Des personnages condamnés
- Olivier : Outre la complexité de sa relation avec Anne, sa souffrance est celle d’une prise de conscience, et d’une révélation tragique ; alors qu’il semble maître de sa personne et de son destin dans la première moitié du roman, la seconde le montre impuissant, en détresse. Il voit partir Anne et son enfance qu'il ne peut retenir ni posséder, assiste au départ de ses amis ; tous arrivent à vivre, sauf lui. L’emprise qu’il a sur les autres n’est pas un pouvoir, puisque ces derniers aussitôt partis, il ne lui reste plus rien que la conscience aiguë de son mal-être. Il finira par dire à Anne: « J'ai voulu tout compliquer par orgueil, mais les meilleurs moments de ma vie , c'étaient les moments simples (...) J'ai bêtement refusé la vie; j'avais peur de rater autre chose..Mais quoi ? Anne, dis-moi ce que je cherchais, ce que j'aurais dû faire ! »[1].

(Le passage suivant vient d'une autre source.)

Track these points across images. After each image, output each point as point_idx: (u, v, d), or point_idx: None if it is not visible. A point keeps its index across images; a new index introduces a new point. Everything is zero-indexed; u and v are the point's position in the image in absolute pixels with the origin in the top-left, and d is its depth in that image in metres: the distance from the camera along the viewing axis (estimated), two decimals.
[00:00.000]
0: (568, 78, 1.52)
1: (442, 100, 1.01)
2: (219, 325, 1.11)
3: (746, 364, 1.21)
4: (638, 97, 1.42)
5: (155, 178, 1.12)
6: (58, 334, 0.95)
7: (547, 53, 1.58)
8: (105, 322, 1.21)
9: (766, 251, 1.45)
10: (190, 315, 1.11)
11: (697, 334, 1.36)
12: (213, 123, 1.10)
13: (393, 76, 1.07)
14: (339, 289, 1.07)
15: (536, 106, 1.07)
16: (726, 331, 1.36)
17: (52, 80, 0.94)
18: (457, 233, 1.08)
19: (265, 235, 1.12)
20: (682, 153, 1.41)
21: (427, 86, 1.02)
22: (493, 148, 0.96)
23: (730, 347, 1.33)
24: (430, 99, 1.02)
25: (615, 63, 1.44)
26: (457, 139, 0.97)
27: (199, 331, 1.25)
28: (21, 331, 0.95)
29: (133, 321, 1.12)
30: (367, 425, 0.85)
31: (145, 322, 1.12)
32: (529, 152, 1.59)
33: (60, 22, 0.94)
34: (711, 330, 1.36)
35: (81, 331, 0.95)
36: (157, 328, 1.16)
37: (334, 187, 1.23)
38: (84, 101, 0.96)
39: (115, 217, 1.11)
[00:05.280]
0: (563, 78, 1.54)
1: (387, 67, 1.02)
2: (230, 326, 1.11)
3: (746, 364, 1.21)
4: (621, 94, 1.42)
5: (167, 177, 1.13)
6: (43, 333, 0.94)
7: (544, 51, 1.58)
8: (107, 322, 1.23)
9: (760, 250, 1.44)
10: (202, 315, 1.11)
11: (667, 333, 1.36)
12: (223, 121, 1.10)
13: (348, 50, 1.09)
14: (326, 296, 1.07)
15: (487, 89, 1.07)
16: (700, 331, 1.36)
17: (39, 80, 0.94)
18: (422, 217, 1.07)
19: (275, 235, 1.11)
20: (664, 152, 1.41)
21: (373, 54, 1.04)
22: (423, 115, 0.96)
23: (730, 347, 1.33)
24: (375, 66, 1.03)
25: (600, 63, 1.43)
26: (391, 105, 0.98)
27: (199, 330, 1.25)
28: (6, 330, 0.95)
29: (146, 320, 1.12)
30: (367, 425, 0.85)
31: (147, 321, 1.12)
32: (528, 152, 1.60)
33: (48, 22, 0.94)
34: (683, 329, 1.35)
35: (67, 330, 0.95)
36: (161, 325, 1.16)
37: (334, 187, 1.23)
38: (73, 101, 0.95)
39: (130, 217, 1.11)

- Berthe : Elle aussi a sa place dans le drame ; elle est en exil, rejetée par le mépris de son frère, qu'elle aime malgré ses efforts pour le détester, et par le couple inséparable qu'il forme avec Anne. Exclue de cette relation, elle se replie dans un duo qu’elle crée avec sa mère et qu’elle ne supporte pas : ce n’est pas ce qu’elle veut, mais c’est tout ce qu’elle sait faire. Elle reste attentive aux événements, comme spectatrice avide d’intrigues qu’elle ne connaîtra jamais. Elle contemple la vie des autres avec envie tout en sachant qu’elle aurait été incapable de la vivre. À la fin du roman, alors qu’elle se trouve pour la première fois invitée à une soirée avec son frère et sa sœur, elle essaye de se joindre au groupe et abandonne aussitôt, par peur de vivre.